Locate each line in the rows below that contains the word "Transfer", and copy those lines out.

Supplied records:
——

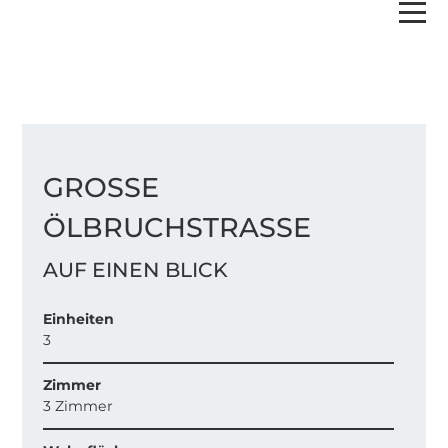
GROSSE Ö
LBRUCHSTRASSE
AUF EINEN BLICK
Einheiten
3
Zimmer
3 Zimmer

——

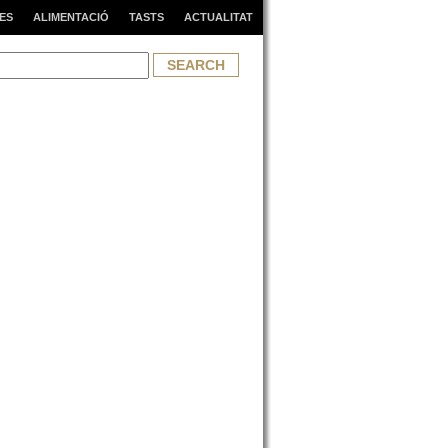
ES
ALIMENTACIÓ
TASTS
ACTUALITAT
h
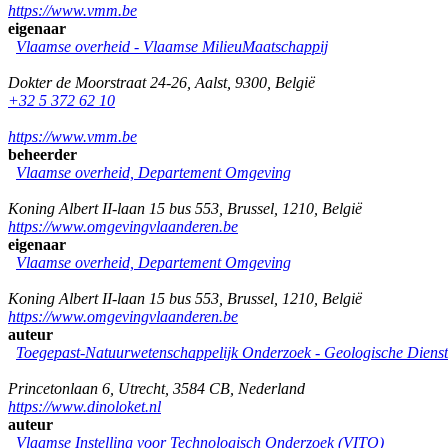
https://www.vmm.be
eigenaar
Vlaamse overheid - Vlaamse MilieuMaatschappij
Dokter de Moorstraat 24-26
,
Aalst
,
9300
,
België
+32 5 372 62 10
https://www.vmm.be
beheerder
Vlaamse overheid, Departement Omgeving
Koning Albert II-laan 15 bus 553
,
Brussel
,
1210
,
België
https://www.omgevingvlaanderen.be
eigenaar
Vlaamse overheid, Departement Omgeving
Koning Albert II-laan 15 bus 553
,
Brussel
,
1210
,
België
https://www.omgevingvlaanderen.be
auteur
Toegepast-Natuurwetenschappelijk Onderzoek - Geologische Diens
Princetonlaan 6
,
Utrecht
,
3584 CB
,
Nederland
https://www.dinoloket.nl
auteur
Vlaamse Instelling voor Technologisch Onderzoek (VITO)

——

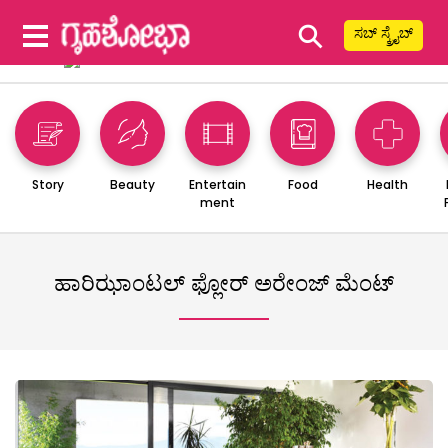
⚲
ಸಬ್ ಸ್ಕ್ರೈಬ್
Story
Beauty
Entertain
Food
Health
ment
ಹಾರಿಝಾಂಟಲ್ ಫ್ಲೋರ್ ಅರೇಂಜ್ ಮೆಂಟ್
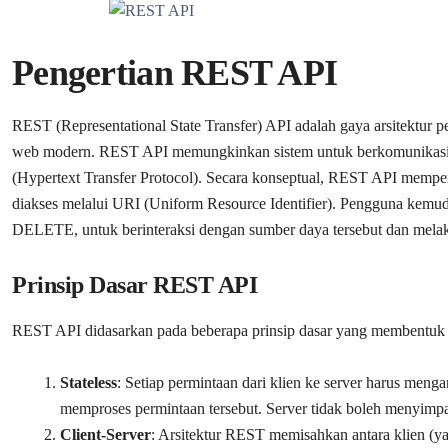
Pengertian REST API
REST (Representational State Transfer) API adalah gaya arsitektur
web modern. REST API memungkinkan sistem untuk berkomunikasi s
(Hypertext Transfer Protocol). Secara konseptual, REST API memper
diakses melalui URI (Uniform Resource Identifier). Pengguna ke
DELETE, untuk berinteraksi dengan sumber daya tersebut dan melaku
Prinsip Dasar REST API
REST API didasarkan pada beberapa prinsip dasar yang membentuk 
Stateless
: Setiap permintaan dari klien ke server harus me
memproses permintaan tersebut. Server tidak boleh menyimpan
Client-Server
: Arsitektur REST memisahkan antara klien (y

——

Answer to this problem:
REST (Representational State Transfer) API adalah gaya arsitektur
(Hypertext Transfer Protocol). Secara konseptual, REST API memper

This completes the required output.